Solving Constrained CASH Problems with ADMM

The CASH problem has been widely studied in the context of automated configurations of machine learning (ML) pipelines and various solvers and toolkits are available. However, CASH solvers do not directly handle black-box constraints such as fairness, robustness or other domain-specific custom constraints. We present our recent approach [Liu, et al., 2020] that leverages the ADMM optimization framework to decompose CASH into multiple small problems and demonstrate how ADMM facilitates incorporation of black-box constraints.

Lale: Consistent Automated Machine Learning

Automated machine learning makes it easier for data scientists to develop pipelines by searching over possible choices for hyperparameters, algorithms, and even pipeline topologies. Unfortunately, the syntax for automated machine learning tools is inconsistent with manual machine learning, with each other, and with error checks. Furthermore, few tools support advanced features such as topology search or higher-order operators. This paper introduces Lale, a library of high-level Python interfaces that simplifies and unifies automated machine learning in a consistent way.

How can AI Automate End-to-End Data Science?

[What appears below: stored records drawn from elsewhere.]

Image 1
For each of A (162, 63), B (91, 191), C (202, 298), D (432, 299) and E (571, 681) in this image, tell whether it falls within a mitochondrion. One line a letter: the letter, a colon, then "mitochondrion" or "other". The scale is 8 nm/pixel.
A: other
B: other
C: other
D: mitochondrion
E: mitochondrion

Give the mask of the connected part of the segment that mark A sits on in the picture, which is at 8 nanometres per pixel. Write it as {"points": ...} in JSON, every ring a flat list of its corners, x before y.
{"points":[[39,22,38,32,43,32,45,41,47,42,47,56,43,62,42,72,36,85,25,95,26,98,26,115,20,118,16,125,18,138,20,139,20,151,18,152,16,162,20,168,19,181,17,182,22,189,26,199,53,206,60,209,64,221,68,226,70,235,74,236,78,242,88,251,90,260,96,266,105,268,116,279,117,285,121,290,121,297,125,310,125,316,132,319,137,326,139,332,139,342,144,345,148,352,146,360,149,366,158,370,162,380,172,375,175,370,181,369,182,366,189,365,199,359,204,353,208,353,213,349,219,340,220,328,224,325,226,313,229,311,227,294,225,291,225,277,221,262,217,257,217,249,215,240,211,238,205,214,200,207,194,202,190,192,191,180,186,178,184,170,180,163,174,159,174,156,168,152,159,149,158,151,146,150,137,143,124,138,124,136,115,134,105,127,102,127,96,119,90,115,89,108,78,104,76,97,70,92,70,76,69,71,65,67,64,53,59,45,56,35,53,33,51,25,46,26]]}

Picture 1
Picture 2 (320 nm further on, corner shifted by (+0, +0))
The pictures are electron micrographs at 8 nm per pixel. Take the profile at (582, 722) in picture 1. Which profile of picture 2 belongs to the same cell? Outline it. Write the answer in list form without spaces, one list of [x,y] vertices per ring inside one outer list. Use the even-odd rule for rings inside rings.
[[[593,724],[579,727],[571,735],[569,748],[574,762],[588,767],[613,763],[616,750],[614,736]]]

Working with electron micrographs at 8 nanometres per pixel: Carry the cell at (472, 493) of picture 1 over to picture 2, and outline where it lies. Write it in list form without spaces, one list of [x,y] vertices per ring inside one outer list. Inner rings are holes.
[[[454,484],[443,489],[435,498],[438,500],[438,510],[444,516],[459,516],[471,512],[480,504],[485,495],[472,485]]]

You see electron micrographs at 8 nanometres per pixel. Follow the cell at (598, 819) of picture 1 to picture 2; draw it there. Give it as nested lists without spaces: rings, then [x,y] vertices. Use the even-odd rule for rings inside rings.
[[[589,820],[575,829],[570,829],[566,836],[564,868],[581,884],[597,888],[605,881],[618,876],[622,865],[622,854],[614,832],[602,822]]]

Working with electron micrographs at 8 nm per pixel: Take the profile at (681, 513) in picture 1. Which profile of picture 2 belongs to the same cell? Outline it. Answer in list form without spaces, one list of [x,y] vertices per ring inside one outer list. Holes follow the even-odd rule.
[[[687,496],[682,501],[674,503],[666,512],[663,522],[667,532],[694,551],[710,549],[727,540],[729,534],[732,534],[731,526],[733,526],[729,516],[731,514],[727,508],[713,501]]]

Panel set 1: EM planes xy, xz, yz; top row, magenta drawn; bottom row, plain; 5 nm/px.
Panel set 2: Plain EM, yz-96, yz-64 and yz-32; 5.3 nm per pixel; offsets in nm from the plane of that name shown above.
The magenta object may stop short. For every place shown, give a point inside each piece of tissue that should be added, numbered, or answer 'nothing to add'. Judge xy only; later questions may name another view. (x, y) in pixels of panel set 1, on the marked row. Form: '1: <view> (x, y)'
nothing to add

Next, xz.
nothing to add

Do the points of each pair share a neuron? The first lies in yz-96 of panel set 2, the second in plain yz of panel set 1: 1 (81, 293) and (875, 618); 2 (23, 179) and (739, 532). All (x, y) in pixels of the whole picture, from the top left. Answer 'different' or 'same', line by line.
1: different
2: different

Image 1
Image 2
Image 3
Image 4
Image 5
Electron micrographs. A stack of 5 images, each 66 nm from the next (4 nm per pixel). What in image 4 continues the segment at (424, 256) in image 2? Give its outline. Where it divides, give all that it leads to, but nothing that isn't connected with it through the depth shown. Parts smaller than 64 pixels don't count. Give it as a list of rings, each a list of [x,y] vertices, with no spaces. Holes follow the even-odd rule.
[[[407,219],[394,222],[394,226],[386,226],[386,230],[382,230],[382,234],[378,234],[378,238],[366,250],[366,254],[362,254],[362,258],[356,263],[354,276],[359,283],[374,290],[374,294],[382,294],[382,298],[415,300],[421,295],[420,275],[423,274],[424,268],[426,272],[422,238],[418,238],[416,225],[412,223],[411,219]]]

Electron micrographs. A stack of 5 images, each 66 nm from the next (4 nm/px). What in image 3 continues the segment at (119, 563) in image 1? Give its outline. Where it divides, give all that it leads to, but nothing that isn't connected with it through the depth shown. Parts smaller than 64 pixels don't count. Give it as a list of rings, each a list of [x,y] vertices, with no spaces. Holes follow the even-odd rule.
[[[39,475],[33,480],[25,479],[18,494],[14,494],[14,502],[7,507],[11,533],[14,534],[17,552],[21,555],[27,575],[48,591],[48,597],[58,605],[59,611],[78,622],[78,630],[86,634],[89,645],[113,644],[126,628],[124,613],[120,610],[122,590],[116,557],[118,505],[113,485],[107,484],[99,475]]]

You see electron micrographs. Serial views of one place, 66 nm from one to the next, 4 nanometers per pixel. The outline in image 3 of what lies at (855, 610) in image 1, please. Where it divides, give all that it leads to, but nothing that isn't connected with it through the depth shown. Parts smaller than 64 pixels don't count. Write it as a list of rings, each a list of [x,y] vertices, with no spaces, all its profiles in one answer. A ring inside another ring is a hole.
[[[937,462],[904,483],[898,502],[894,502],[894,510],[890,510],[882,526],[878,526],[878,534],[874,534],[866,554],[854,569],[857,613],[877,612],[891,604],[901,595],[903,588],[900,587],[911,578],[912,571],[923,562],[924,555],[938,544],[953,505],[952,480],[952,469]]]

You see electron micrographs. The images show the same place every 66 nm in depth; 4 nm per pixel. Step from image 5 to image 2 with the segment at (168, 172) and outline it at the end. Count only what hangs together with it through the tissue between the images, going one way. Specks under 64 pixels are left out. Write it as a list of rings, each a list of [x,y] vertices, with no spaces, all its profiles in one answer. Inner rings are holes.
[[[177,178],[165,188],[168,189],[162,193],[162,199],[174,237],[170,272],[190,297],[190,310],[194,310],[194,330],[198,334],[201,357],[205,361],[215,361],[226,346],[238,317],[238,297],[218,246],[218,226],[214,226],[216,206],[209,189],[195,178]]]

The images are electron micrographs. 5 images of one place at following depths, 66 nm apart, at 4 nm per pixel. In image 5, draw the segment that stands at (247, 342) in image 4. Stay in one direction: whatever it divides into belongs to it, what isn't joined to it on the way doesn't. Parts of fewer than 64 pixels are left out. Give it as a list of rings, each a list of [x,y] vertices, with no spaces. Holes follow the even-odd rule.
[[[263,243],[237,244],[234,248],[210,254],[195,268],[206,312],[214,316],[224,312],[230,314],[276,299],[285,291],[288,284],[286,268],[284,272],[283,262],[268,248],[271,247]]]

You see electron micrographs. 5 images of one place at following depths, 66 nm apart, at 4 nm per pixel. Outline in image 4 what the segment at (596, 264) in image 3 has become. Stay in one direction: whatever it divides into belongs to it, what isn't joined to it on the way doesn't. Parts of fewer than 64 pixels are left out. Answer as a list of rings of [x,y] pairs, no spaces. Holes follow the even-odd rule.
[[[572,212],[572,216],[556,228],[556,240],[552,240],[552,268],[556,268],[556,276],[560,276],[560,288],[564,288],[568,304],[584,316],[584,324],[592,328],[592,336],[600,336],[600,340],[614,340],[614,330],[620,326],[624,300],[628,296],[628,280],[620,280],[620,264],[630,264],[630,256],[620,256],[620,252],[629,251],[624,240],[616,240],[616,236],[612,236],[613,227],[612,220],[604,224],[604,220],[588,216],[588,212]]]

Data science is labor-intensive and human experts are scarce but heavily involved in every aspect of it. This makes data science time consuming and restricted to experts with the resulting quality heavily dependent on their experience and skills. To make data science more accessible and scalable, we need its democratization. Automated Data Science (AutoDS) is aimed towards that goal and is emerging as an important research and business topic. We introduce and define the AutoDS challenge, followed by a proposal of a general AutoDS framework that covers existing approaches but also provides guidance for the development of new methods. We categorize and review the existing literature from multiple aspects of the problem setup and employed techniques. Then we provide several views on how AI could succeed in automating end-to-end AutoDS. We hope this survey can serve as insightful guideline for the AutoDS field and provide inspiration for future research.

Human-AI Collaboration in Data Science: Exploring Data Scientists' Perceptions of Automated AI

The rapid advancement of artificial intelligence (AI) is changing our lives in many ways. One application domain is data science. New techniques in automating the creation of AI, known as AutoAI or AutoML, aim to automate the work practices of data scientists. AutoAI systems are capable of autonomously ingesting and pre-processing data, engineering new features, and creating and scoring models based on a target objectives (e.g. accuracy or run-time efficiency). Though not yet widely adopted, we are interested in understanding how AutoAI will impact the practice of data science. We conducted interviews with 20 data scientists who work at a large, multinational technology company and practice data science in various business settings. Our goal is to understand their current work practices and how these practices might change with AutoAI. Reactions were mixed: while informants expressed concerns about the trend of automating their jobs, they also strongly felt it was inevitable. Despite these concerns, they remained optimistic about their future job security due to a view that the future of data science work will be a collaboration between humans and AI systems, in which both automation and human expertise are indispensable.